New spending predictions may increase Medicare pay
Physicians may be getting a raise from Medicare in 2001.
From the May 2000 ACP-ASIM Observer, copyright © 2000 by the American College of Physicians-American Society of Internal Medicine.
HCFA has revised the estimates it uses to calculate growth in Medicare spending, which directly affect updates to the Medicare fee schedule. Until recently, HCFA had expected Medicare spending to rise 2.1% in 2000. If actual spending had risen more than that amount, as analysts expected, physician pay would have been hurt in 2001. HCFA now predicts that spending will rise 5.8%, which gives physicians a better chance of seeing an increase next year.

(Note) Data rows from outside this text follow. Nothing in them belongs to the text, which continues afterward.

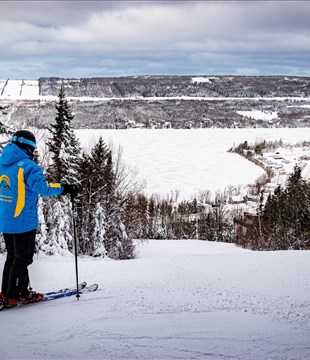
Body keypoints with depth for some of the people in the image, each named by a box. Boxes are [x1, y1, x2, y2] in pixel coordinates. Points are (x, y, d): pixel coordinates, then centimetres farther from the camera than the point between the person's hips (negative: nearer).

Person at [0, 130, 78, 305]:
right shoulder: (27, 166, -18)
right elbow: (43, 187, -25)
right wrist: (64, 188, -17)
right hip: (23, 221, -8)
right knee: (23, 258, 5)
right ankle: (16, 294, 10)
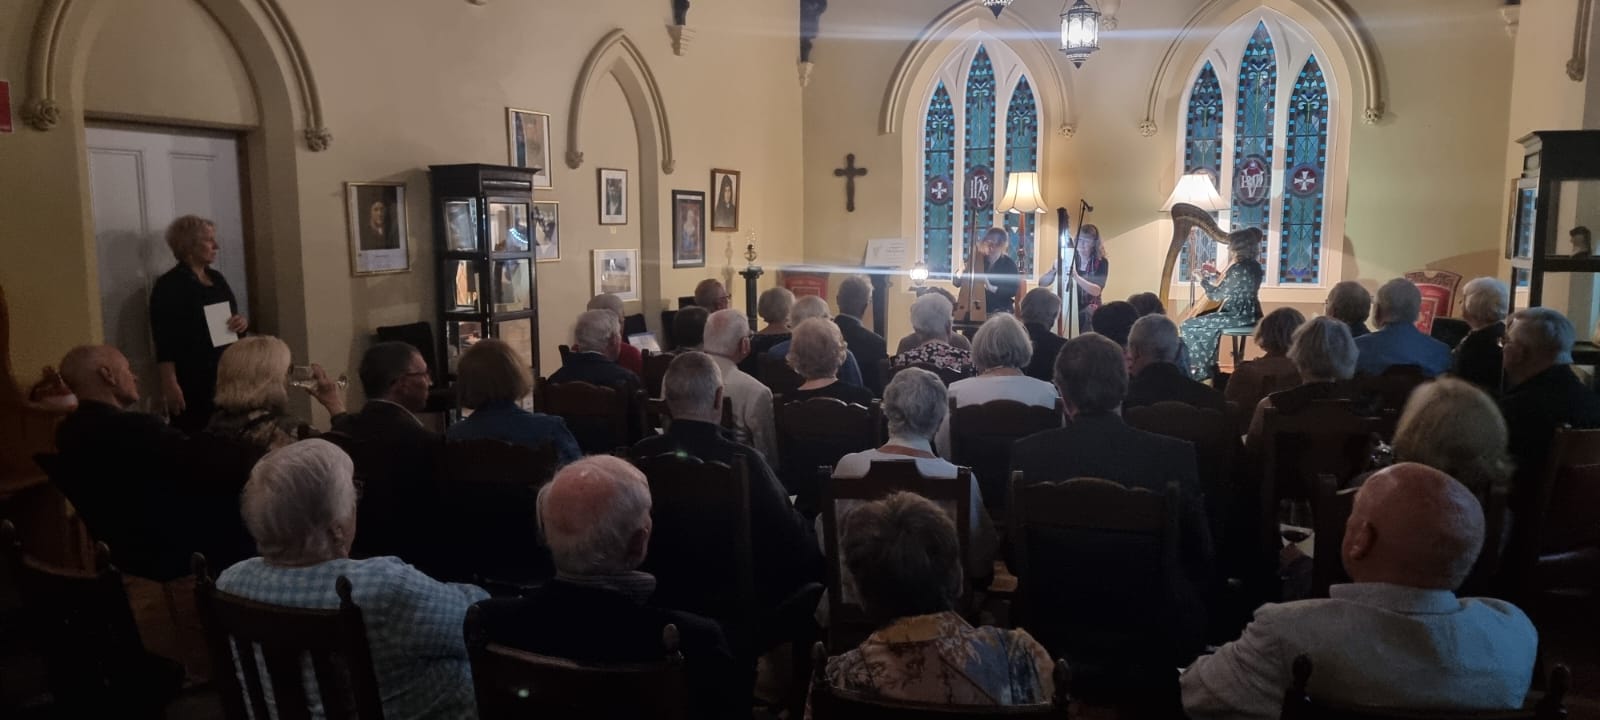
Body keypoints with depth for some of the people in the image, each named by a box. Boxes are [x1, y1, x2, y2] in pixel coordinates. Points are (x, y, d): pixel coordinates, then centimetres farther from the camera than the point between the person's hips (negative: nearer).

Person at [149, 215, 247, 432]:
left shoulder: (217, 278, 14)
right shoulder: (169, 285, -7)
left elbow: (235, 317, 25)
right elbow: (164, 342, -13)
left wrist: (243, 322, 0)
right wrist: (170, 385, -20)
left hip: (226, 376, 7)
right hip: (193, 382, -7)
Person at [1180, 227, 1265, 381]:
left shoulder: (1239, 268, -21)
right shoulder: (1252, 265, 8)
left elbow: (1217, 295, -14)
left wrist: (1203, 279, -1)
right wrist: (1216, 273, 22)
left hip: (1239, 316, -10)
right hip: (1247, 313, 10)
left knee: (1189, 327, -5)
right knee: (1205, 322, 28)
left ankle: (1200, 371, 3)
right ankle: (1208, 366, 26)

In revising its projections for 2000, HCFA acknowledged that it had miscalculated several factors, including the costs of new preventive services and changes in managed care enrollment.
The College and other medical groups have long argued that HCFA's methods to predict Medicare spending, which are used to create the sustainable growth rate, routinely underestimate spending increases and unfairly hurt physician pay.
While physician groups view HCFA's decision to revise this year's projections as a victory, they say that physicians were underpaid in 1998 and 1999 because the agency used flawed projections. ACP-ASIM is party to a lawsuit filed by several medical groups to recoup more than $3 billion in fees that they believe physicians should have been paid.